HOW TO COMPLETE THIS TASK:
Every record is to be printed exactly as written; pictures are to be omitted.
**********
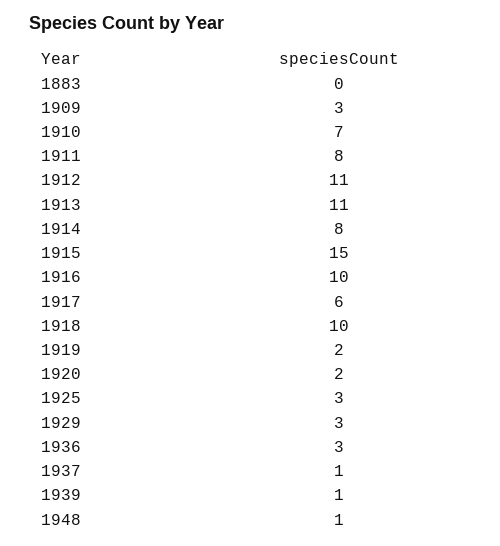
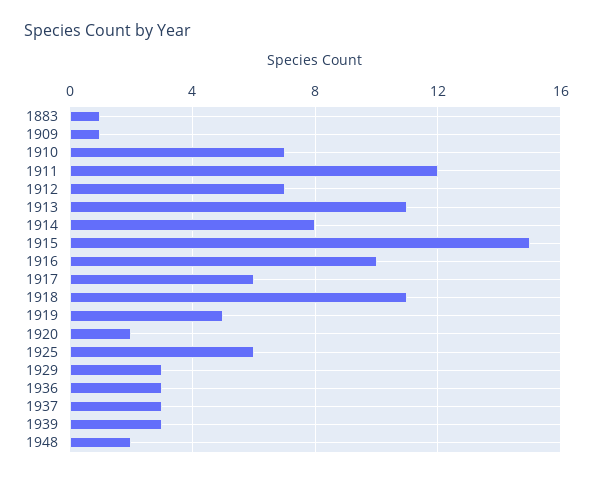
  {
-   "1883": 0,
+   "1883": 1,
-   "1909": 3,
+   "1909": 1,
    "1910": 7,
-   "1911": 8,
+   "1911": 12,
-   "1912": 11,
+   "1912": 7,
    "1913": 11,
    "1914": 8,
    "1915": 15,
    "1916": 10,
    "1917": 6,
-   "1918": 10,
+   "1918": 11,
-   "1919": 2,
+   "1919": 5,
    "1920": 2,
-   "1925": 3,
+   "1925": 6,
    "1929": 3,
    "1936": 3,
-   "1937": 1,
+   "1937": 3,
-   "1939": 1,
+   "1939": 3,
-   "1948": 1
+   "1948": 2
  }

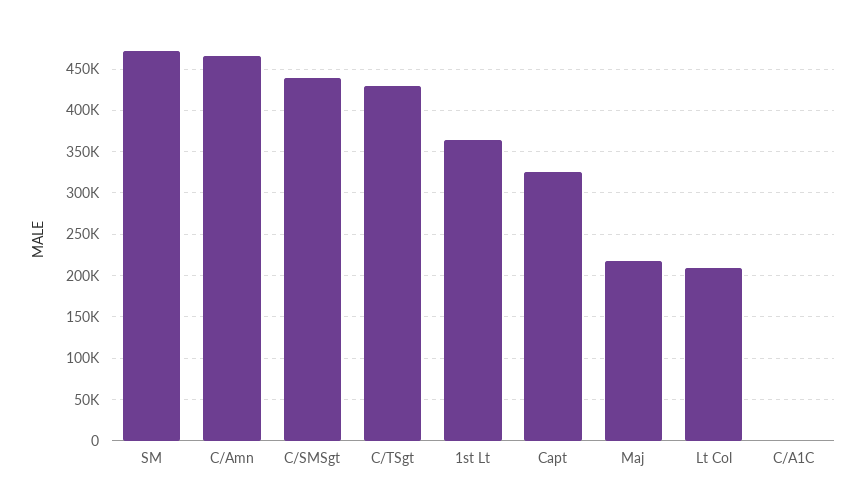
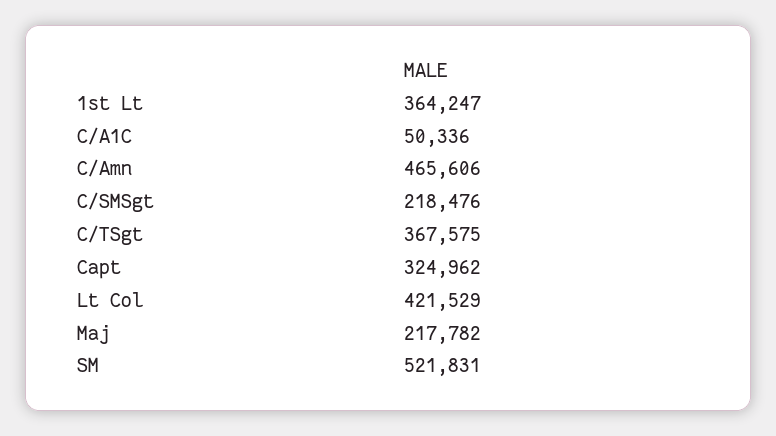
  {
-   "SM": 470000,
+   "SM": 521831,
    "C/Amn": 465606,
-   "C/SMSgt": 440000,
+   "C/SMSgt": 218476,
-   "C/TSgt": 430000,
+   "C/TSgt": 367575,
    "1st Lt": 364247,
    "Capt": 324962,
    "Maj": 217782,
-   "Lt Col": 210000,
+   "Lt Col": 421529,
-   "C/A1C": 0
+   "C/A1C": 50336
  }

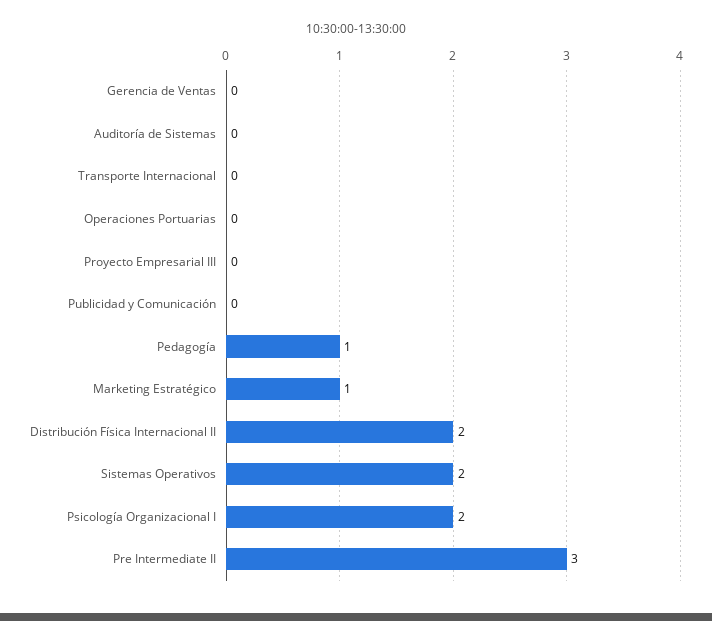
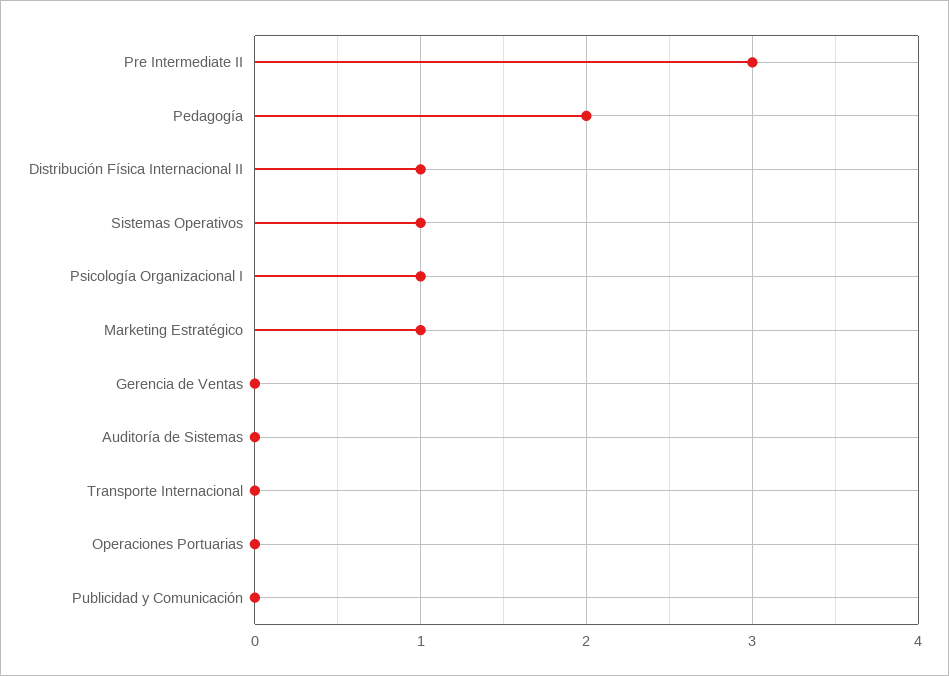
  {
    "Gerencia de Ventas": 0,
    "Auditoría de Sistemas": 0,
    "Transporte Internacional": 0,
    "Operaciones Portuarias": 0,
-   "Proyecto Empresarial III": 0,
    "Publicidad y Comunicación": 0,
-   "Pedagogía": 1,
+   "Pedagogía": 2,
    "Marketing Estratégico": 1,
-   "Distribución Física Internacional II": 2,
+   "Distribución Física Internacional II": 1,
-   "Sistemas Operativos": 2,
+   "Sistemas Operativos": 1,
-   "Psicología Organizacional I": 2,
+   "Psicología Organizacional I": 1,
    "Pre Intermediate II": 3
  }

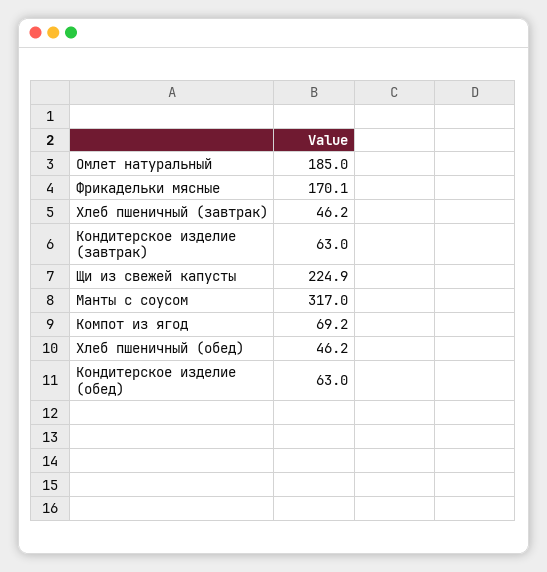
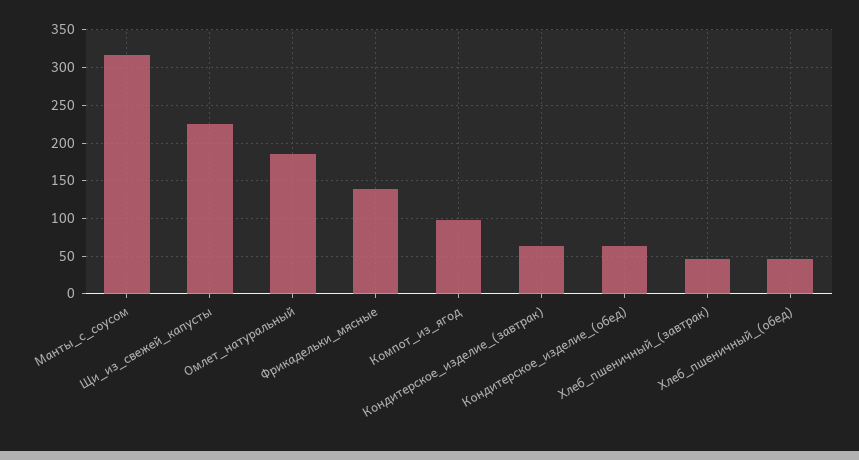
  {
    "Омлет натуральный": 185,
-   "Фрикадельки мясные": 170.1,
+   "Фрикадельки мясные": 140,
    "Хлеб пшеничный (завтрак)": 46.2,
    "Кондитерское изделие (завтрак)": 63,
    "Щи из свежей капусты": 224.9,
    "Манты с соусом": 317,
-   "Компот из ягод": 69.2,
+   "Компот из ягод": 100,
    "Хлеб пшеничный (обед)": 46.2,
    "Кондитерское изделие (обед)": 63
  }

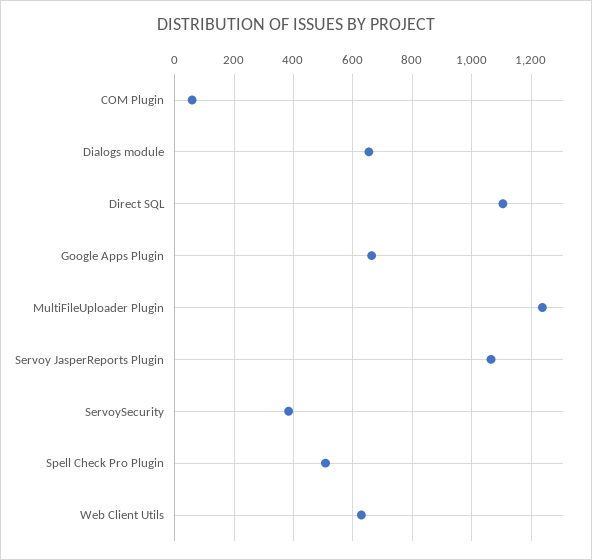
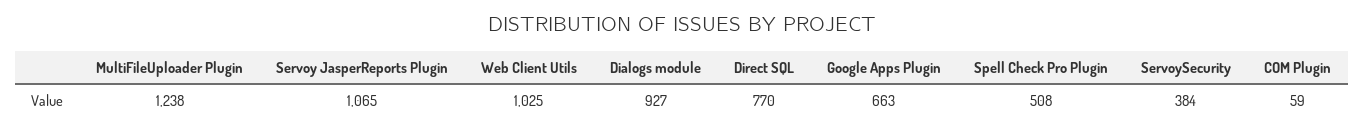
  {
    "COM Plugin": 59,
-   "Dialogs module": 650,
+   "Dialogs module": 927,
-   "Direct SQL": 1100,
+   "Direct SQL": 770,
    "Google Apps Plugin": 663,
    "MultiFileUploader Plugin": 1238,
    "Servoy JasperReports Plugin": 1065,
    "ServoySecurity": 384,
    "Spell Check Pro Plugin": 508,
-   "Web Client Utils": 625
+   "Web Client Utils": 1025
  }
**********
COMPLETED TASK:
  {
-   "1883": 0,
+   "1883": 1,
-   "1909": 3,
+   "1909": 1,
    "1910": 7,
-   "1911": 8,
+   "1911": 12,
-   "1912": 11,
+   "1912": 7,
    "1913": 11,
    "1914": 8,
    "1915": 15,
    "1916": 10,
    "1917": 6,
-   "1918": 10,
+   "1918": 11,
-   "1919": 2,
+   "1919": 5,
    "1920": 2,
-   "1925": 3,
+   "1925": 6,
    "1929": 3,
    "1936": 3,
-   "1937": 1,
+   "1937": 3,
-   "1939": 1,
+   "1939": 3,
-   "1948": 1
+   "1948": 2
  }

  {
-   "SM": 470000,
+   "SM": 521831,
    "C/Amn": 465606,
-   "C/SMSgt": 440000,
+   "C/SMSgt": 218476,
-   "C/TSgt": 430000,
+   "C/TSgt": 367575,
    "1st Lt": 364247,
    "Capt": 324962,
    "Maj": 217782,
-   "Lt Col": 210000,
+   "Lt Col": 421529,
-   "C/A1C": 0
+   "C/A1C": 50336
  }

  {
    "Gerencia de Ventas": 0,
    "Auditoría de Sistemas": 0,
    "Transporte Internacional": 0,
    "Operaciones Portuarias": 0,
-   "Proyecto Empresarial III": 0,
    "Publicidad y Comunicación": 0,
-   "Pedagogía": 1,
+   "Pedagogía": 2,
    "Marketing Estratégico": 1,
-   "Distribución Física Internacional II": 2,
+   "Distribución Física Internacional II": 1,
-   "Sistemas Operativos": 2,
+   "Sistemas Operativos": 1,
-   "Psicología Organizacional I": 2,
+   "Psicología Organizacional I": 1,
    "Pre Intermediate II": 3
  }

  {
    "Омлет натуральный": 185,
-   "Фрикадельки мясные": 170.1,
+   "Фрикадельки мясные": 140,
    "Хлеб пшеничный (завтрак)": 46.2,
    "Кондитерское изделие (завтрак)": 63,
    "Щи из свежей капусты": 224.9,
    "Манты с соусом": 317,
-   "Компот из ягод": 69.2,
+   "Компот из ягод": 100,
    "Хлеб пшеничный (обед)": 46.2,
    "Кондитерское изделие (обед)": 63
  }

  {
    "COM Plugin": 59,
-   "Dialogs module": 650,
+   "Dialogs module": 927,
-   "Direct SQL": 1100,
+   "Direct SQL": 770,
    "Google Apps Plugin": 663,
    "MultiFileUploader Plugin": 1238,
    "Servoy JasperReports Plugin": 1065,
    "ServoySecurity": 384,
    "Spell Check Pro Plugin": 508,
-   "Web Client Utils": 625
+   "Web Client Utils": 1025
  }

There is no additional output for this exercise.